Guillaume Apollinaire |
A BRANCA NEVE
Os anjos os anjos no céu
Um está vestido de oficial
O outro faz de cozinheiro
Os restantes um coral
Belo oficial da cor do céu
A doce primavera depois do Natal
Condecorar-te-á com um belo sol
Um belo sol
O cozinheiro depena os gansos
Ah que caia
a neve
E eu tenha
em breve
A minha bem-amada entre os meus braços
p.18 (Alcools)
O GATO
Na minha casa desejo ter
Uma mulher que imponha a sua razão
Um gato passeando por entre livros
E porque sem eles não posso viver
Amigos seja qual for a estação
p.20 (Le Bestiaire au
Cortège d’Orphée)
AS JANELAS
Do vermelho ao verde morre o amarelo
Quando as araras cantam nos bosques natais
Destroços de pihis
Há que fazer um poema sobre um pássaro que
tem uma só
asa
Enviá-lo-emos telefonicamente
Traumatismo gigante
Faz com que os olhos se humedeçam
Eis aqui uma linda rapariga entre as jovens de Turim
O pobre rapaz assoava-se na sua gravata branca
Correrás a cortina
Abrirás depois a janela
Aranhas quando as mãos teciam a luz
Beleza palidez insondáveis violetas
Tentaremos em vão descansar
Começaremos à meia noite
Quando há tempo há liberdade
Caramujos Lota múltiplos sóis e o Ouriço do poente
Um velho par de sapatos amarelos em frente da
janela
Torres
As torres são as ruas
Poços
Os poços são as praças
Árvores ocas que abrigam as cabritas vagabundas
Os Carneiros cantam árias agónicas
As Cabras castanhas
E o ganso uá-uá trompeteia no norte
Onde os caçadores de ratinhos
Raspam as peles
Diamante resplandecente
Vancouver
Onde o comboio branco de neve e de fogos
nocturnos
foge do inverno
Oh Paris
Do vermelho ao verde morre o amarelo
Paris
Vancouver Hyéres Maintenon New York e
as Antilhas
A janela abre-se como uma laranja
O belo Fruto da luz
pp. 24-25 (Calligrammes)
Guillaume Apollinaire nasceu em Roma, a 26 de Agosto de 1880. A sua mãe
era de ascendência polaca. Aos vinte anos ei-lo em Paris, interessado pela
actualidade literária revelando então simpatias anarquistas. Escreve,
entretanto, novelas eróticas para sobreviver. O seu amor não correspondido está
na base da «Canção do mal-amado». Entre os seus amigos em Paris nessa altura
contam-se Picasso, Henry Rousseau, Henri Delaunay, André Salmon e Alfred Jarry.

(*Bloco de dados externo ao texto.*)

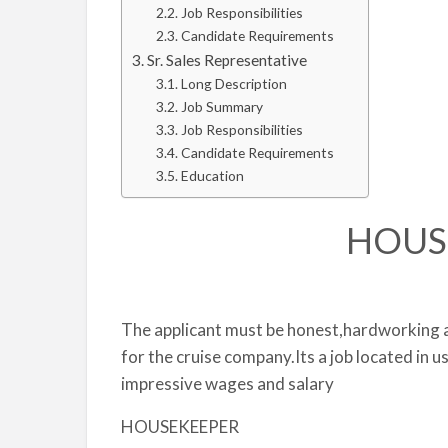
Job Responsibilities
Candidate Requirements
Sr. Sales Representative
Long Description
Job Summary
Job Responsibilities
Candidate Requirements
Education
HOUS
The applicant must be honest,hardworkin
for the cruise company.Its a job located in u
impressive wages and salary
HOUSEKEEPER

É em 1911, acusado de cumplicidade no roubo da Gioconda. Em 1912 sai a sua
primeira recolha poética - «Alcools». Com o advento da Primeira Grande Guerra
faz uma petição para ser incorporado no exército francês. Acaba por ser ferido
na cabeça pela explosão de um obus. Em 1918 publica «A Linda Ruiva», uma
espécie de testamento poético inspirado em Jacqueline Kolb, modelo de Picasso,
com quem viria a casar-se. A 9 de Novembro 1918 sucumbe à gripe que assola Paris. É
sepultado no cemitério Pére Lachaise. Tinha 38 anos.
Traduções de Jorge de Sousa Braga in Guillaume Apolinaire, “O Século das Nuvens”, Hiena, Lisboa, 1989.